Effects of Temperature and pH on Alginate Lyase Activity and Stability
The extracellular alginate lyase was prepared by using ammonium sulfate saturated solution (80%) to precipitate the culture supernatant. The specific activity was increased from the initial 7.5 U/mL to 117.4 U/mL, with a yield of 15.7 times. In order to identify the optimal temperature and pH, the alginate lyase activity of strain HB226069 was determined under different temperatures and pH values by ultraviolet absorption method. As shown in the Fig. 4a, the optimal temperature and thermostability of alginate lyase were determined within the temperature range of 20–90°C. The alginate lyase of strain HB226069 exhibited the maximum activity at 50°C. Above 60% of the maximum activity was maintained at the range of 20–55°C, meanwhile, the enzymatic activity still kept above 40% at the range of 60–90°C. The alginate lyase remained relatively stable at temperatures lower than 30°C; approximately 100% of the activity was maintained after incubation at less than 30°C for 1 h. As the temperature rose above 30°C, the activity declined dramatically; meanwhile, the enzymatic activity still kept above 40% at 90°C. The results indicate that the alginate lyase of strain HB226069 is a hot-adapted enzyme, exhibiting good activity under high temperature.
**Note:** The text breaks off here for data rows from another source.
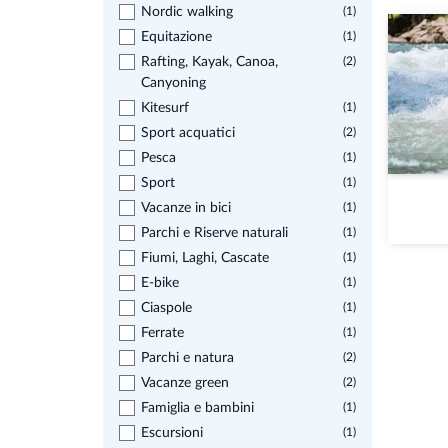
Nordic walking
(1)
Equitazione
(1)
Rafting, Kayak, Canoa,
(2)
Canyoning
Kitesurf
(1)
Sport acquatici
(2)
Pesca
(1)
Sport
(1)
Vacanze in bici
(1)
Parchi e Riserve naturali
(1)
Fiumi, Laghi, Cascate
(1)
E-bike
(1)
Ciaspole
(1)
Ferrate
(1)
Parchi e natura
(2)
Vacanze green
(2)
Famiglia e bambini
(1)
Escursioni
(1)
As shown in Fig. 4b, the alginate lyase had the best activity at pH 7.0, and above 60% of the maximum activity when the pH value was between 5.5 and 7.5. The activity was the most stable at pH 7.0, above 80% of the activity was retained at pH 5.0–7.0 and about 60% of the activity at pH 4.5 and pH 7.5. The results indicate that the alginate lyases have good pH stability.
Effects of Ions on Alginate Lyase Activity
As shown in Fig. 4c, the results indicated that 0.05 M Fe3+ and Cu2+ had significant promoting impact on the enzyme activity, with activity increased by 2.5 and 2.1 times compared to the absence of ions, respectively. However, at 0.05 M, NH4+, K+ and Na+ had no effect on enzyme activity; Ca2+ displayed a slightly promoted effect on the enzyme activity; Ni2+ and Zn2+ showed some inhibitory effects on enzyme activity. As shown in Fig. 4d, the enzyme activity was significantly increased when 0.01–0.06 M FeCl3 was added. The maximum enzyme activity reached 117.4 U/mL at 0.05 M, 2.5 times higher than that without FeCl3.
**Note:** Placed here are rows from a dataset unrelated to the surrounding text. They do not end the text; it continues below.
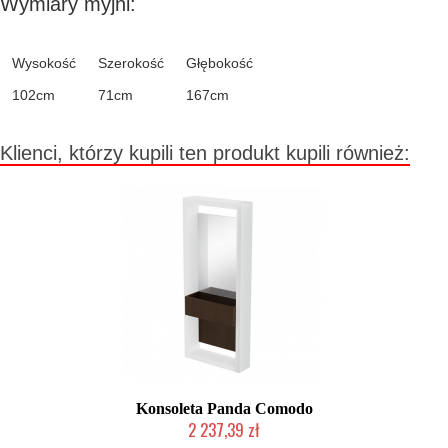
Wymiary myjni:
Wysokość
Szerokość
Głębokość
102cm
71cm
167cm
Klienci, którzy kupili ten produkt kupili również:
Konsoleta Panda Comodo
2 237,39 zł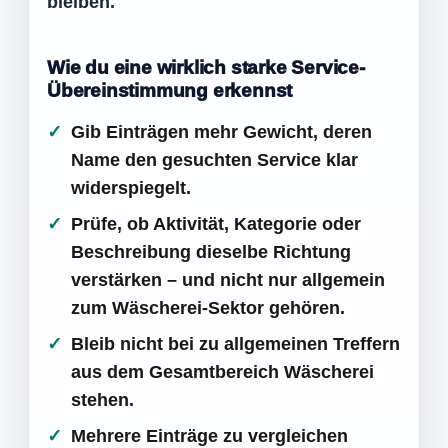
bleiben.
Wie du eine wirklich starke Service-
Übereinstimmung erkennst
Gib Einträgen mehr Gewicht, deren
Name den gesuchten Service klar
widerspiegelt.
Prüfe, ob Aktivität, Kategorie oder
Beschreibung dieselbe Richtung
verstärken – und nicht nur allgemein
zum Wäscherei-Sektor gehören.
Bleib nicht bei zu allgemeinen Treffern
aus dem Gesamtbereich Wäscherei
stehen.
Mehrere Einträge zu vergleichen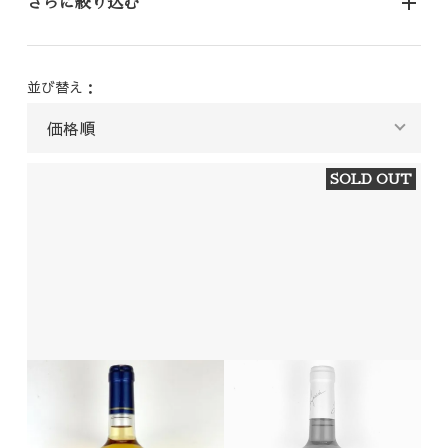
さらに絞り込む
並び替え：
SOLD OUT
Analysis of Degradation Products
The sodium alginate oligosaccharides were analyzed by TLC and ESI-MS. As shown in Fig. 5a, monosaccharides and oligosaccharides with different degrees of polymerization (DP) were produced in the process of sodium alginate degradation. Oligosaccharides of DP1–DP6 were displayed while reacting for 12 h. As the reaction time prolonged, the content of DP5 and DP6 gradually decreased, and DP1–DP5 were shown while reacting for 36 h. The alginate products degraded for 36 h were also analyzed by ESI-MS in negative ion mode (Fig. 5b). The main products of the enzymatic hydrolysates were clearly distributed in monosaccharides ([ΔDP1–H]– =175.02), disaccharides ([ΔDP2–H]– =351.05), trisaccharides ([ΔDP3–H]– =527.32), tetrasaccharide ([ΔDP4–H2O–H]– =685.44), and pentasaccharide ([ΔDP5–H]–=877.24, not shown). The results showed that exolytic and endolytic activity existed in the partially purified alginate lyases.